> [PROBLEM DESCRIPTION]:
What lines of the data below include the word "async"? Report them by copying each.
___ DATA FOR REVIEW ___
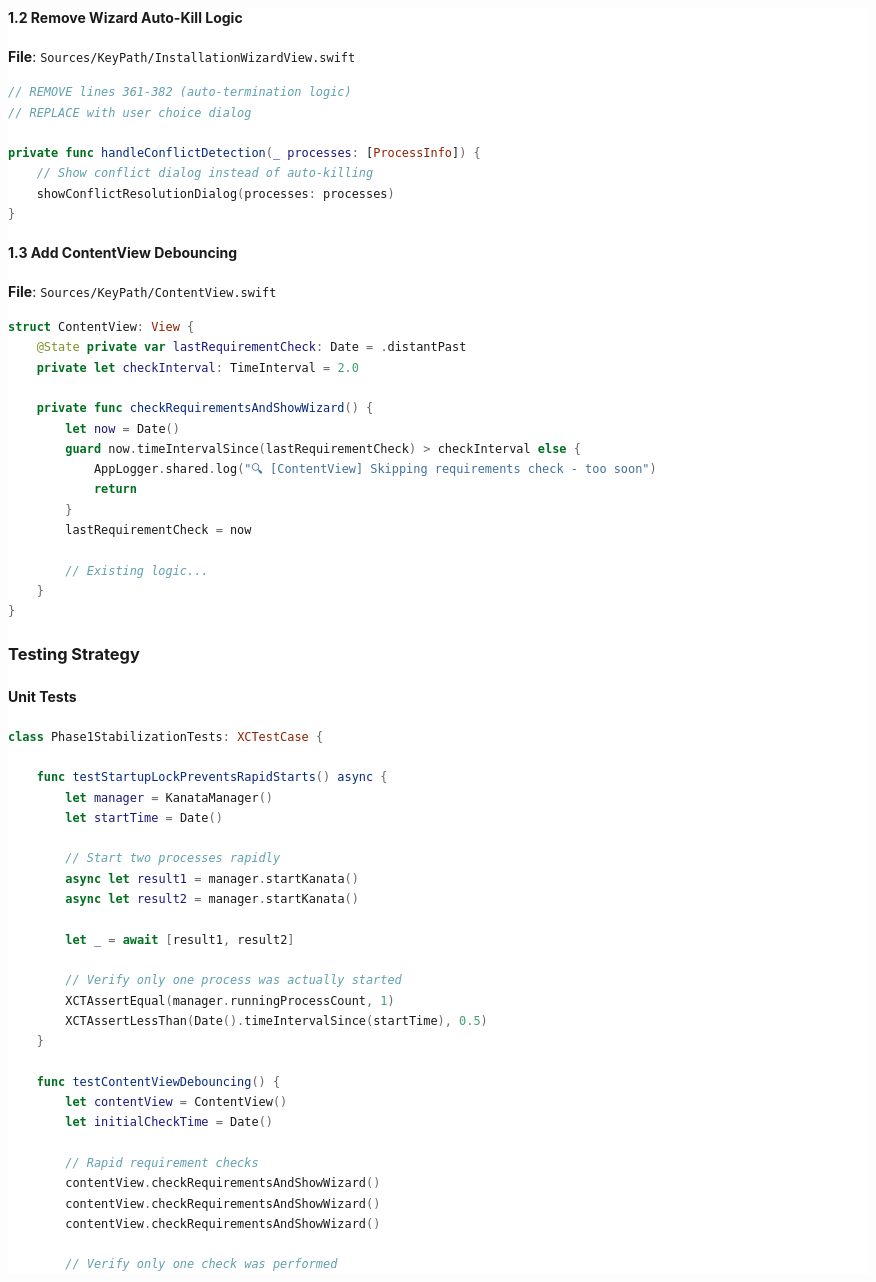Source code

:#### 1.2 Remove Wizard Auto-Kill Logic
**File**: `Sources/KeyPath/InstallationWizardView.swift`

```swift
// REMOVE lines 361-382 (auto-termination logic)
// REPLACE with user choice dialog

private func handleConflictDetection(_ processes: [ProcessInfo]) {
    // Show conflict dialog instead of auto-killing
    showConflictResolutionDialog(processes: processes)
}
```

#### 1.3 Add ContentView Debouncing
**File**: `Sources/KeyPath/ContentView.swift`

```swift
struct ContentView: View {
    @State private var lastRequirementCheck: Date = .distantPast
    private let checkInterval: TimeInterval = 2.0
    
    private func checkRequirementsAndShowWizard() {
        let now = Date()
        guard now.timeIntervalSince(lastRequirementCheck) > checkInterval else {
            AppLogger.shared.log("🔍 [ContentView] Skipping requirements check - too soon")
            return
        }
        lastRequirementCheck = now
        
        // Existing logic...
    }
}
```

### Testing Strategy

#### Unit Tests
```swift
class Phase1StabilizationTests: XCTestCase {
    
    func testStartupLockPreventsRapidStarts() async {
        let manager = KanataManager()
        let startTime = Date()
        
        // Start two processes rapidly
        async let result1 = manager.startKanata()
        async let result2 = manager.startKanata()
        
        let _ = await [result1, result2]
        
        // Verify only one process was actually started
        XCTAssertEqual(manager.runningProcessCount, 1)
        XCTAssertLessThan(Date().timeIntervalSince(startTime), 0.5)
    }
    
    func testContentViewDebouncing() {
        let contentView = ContentView()
        let initialCheckTime = Date()
        
        // Rapid requirement checks
        contentView.checkRequirementsAndShowWizard()
        contentView.checkRequirementsAndShowWizard()
        contentView.checkRequirementsAndShowWizard()
        
        // Verify only one check was performed
```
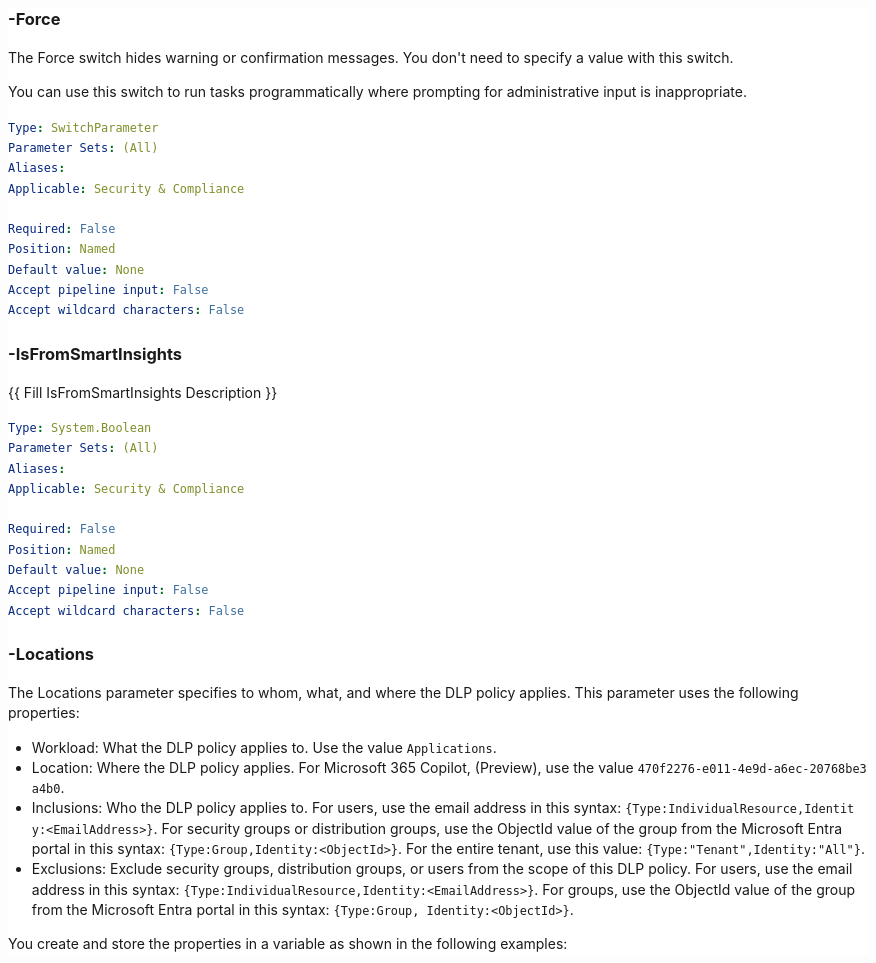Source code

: ### -Force
The Force switch hides warning or confirmation messages. You don't need to specify a value with this switch.

You can use this switch to run tasks programmatically where prompting for administrative input is inappropriate.

```yaml
Type: SwitchParameter
Parameter Sets: (All)
Aliases:
Applicable: Security & Compliance

Required: False
Position: Named
Default value: None
Accept pipeline input: False
Accept wildcard characters: False
```

### -IsFromSmartInsights
{{ Fill IsFromSmartInsights Description }}

```yaml
Type: System.Boolean
Parameter Sets: (All)
Aliases:
Applicable: Security & Compliance

Required: False
Position: Named
Default value: None
Accept pipeline input: False
Accept wildcard characters: False
```

### -Locations
The Locations parameter specifies to whom, what, and where the DLP policy applies. This parameter uses the following properties:

- Workload: What the DLP policy applies to. Use the value `Applications`.
- Location: Where the DLP policy applies. For Microsoft 365 Copilot, (Preview), use the value `470f2276-e011-4e9d-a6ec-20768be3a4b0`.
- Inclusions: Who the DLP policy applies to. For users, use the email address in this syntax: `{Type:IndividualResource,Identity:<EmailAddress>}`. For security groups or distribution groups, use the ObjectId value of the group from the Microsoft Entra portal in this syntax: `{Type:Group,Identity:<ObjectId>}`. For the entire tenant, use this value: `{Type:"Tenant",Identity:"All"}`.
- Exclusions: Exclude security groups, distribution groups, or users from the scope of this DLP policy. For users, use the email address in this syntax: `{Type:IndividualResource,Identity:<EmailAddress>}`. For groups, use the ObjectId value of the group from the Microsoft Entra portal in this syntax: `{Type:Group, Identity:<ObjectId>}`.

You create and store the properties in a variable as shown in the following examples:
___
> [PROBLEM SOLUTION]:
    func testStartupLockPreventsRapidStarts() async {
        async let result1 = manager.startKanata()
        async let result2 = manager.startKanata()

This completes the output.